They also agreed that there will be a cabinet in which the prime minister will be chosen by the protesters and two key posts - defence and interior minister - will be nominated by the military.
The military has been pushing for immunity from prosecution after protesters' deaths, but this is absent from the signed deal.
It does, however, promise an investigation into the violence.
How significant is this deal?
By Tomi Oladipo, BBC Africa security correspondent
After months of on-and-off talks, the two sides have finally signed a deal. That is notable in itself.
The agreement means that after 30 years of military rule, Sudan is now three years away from a fully civilian administration - in theory.
The finer details of the deal and its constitutional elements have not been agreed upon. There is still a "sovereign council" to be appointed to lead the country through its transition.
However, some among the protesting masses might feel that they have got the short end of the stick.
The very military they challenged - and under whom they suffered pain and death on the streets - remains in power for now and will lead the interim government initially.

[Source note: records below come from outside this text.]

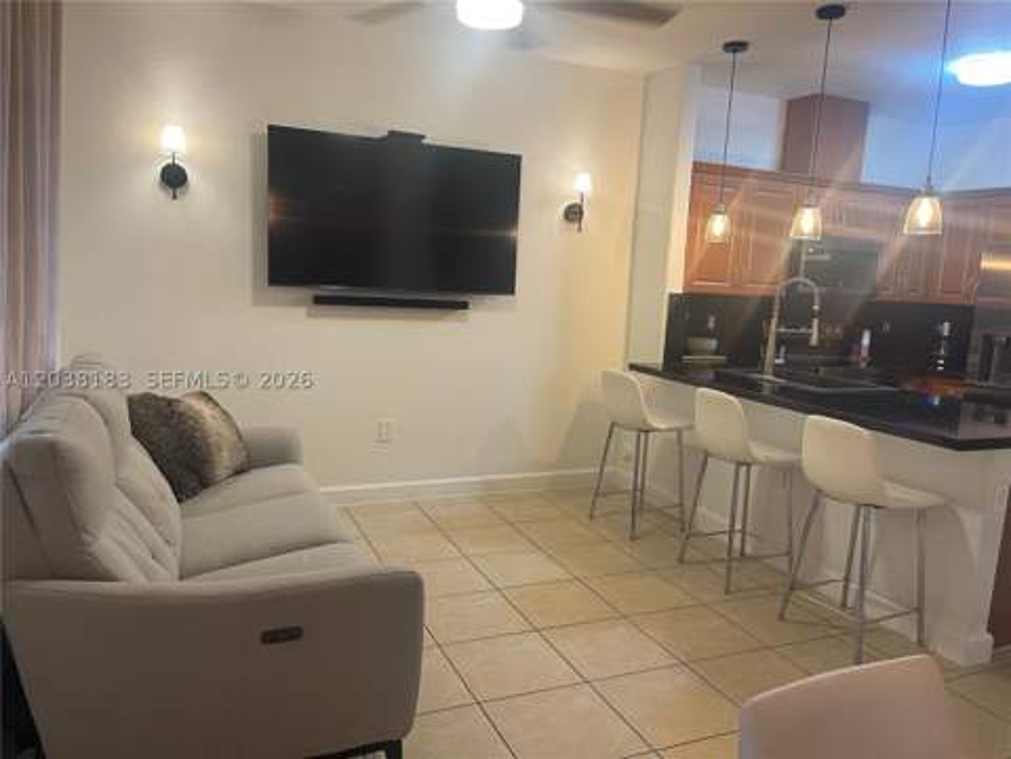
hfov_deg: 69.4
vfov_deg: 54.9
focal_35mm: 25
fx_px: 730
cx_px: 506
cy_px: 380
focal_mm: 5.1
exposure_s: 1/60
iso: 160
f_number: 1.6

The generals could possibly secure immunity from prosecution.
Justice in the eyes of the protesters will not have been served yet, but their chants for the fall of the regime have ushered in this new phase.
How did this start?
The unrest in Sudan can be traced back to December 2018, when then President Bashir's government imposed emergency austerity measures.

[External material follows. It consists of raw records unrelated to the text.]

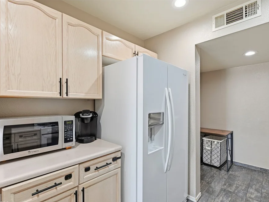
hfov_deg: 87.7
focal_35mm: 18
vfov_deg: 71.6
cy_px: 105
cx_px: 139
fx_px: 140
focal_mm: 16
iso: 800
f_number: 9
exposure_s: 1/125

In April, the president was overthrown by the military after prolonged protests outside the defence ministry in Khartoum, but demonstrators then wanted to ensure authority was swiftly transferred to a civilian administration.
They stayed put outside the ministry and, on 3 June, the Rapid Support Forces (RSF), a paramilitary group under the command of the ruling military council, moved in to disperse them.
Dozens were killed and bodies were thrown into the River Nile. BBC Africa Eye has analysed more than 300 videos shot on that day and footage showed the RSF firing at protesters with live ammunition.
After the massacre, tens of thousands of protesters then returned to the streets a few weeks later, which forced the junta to resume talks on a power-sharing government.
The RSF leadership has denied responsibility for the killings, blaming rogue elements.
The RSF grew out of the Janjaweed militia, which was accused of carrying out a genocide in the Darfur region of western Sudan.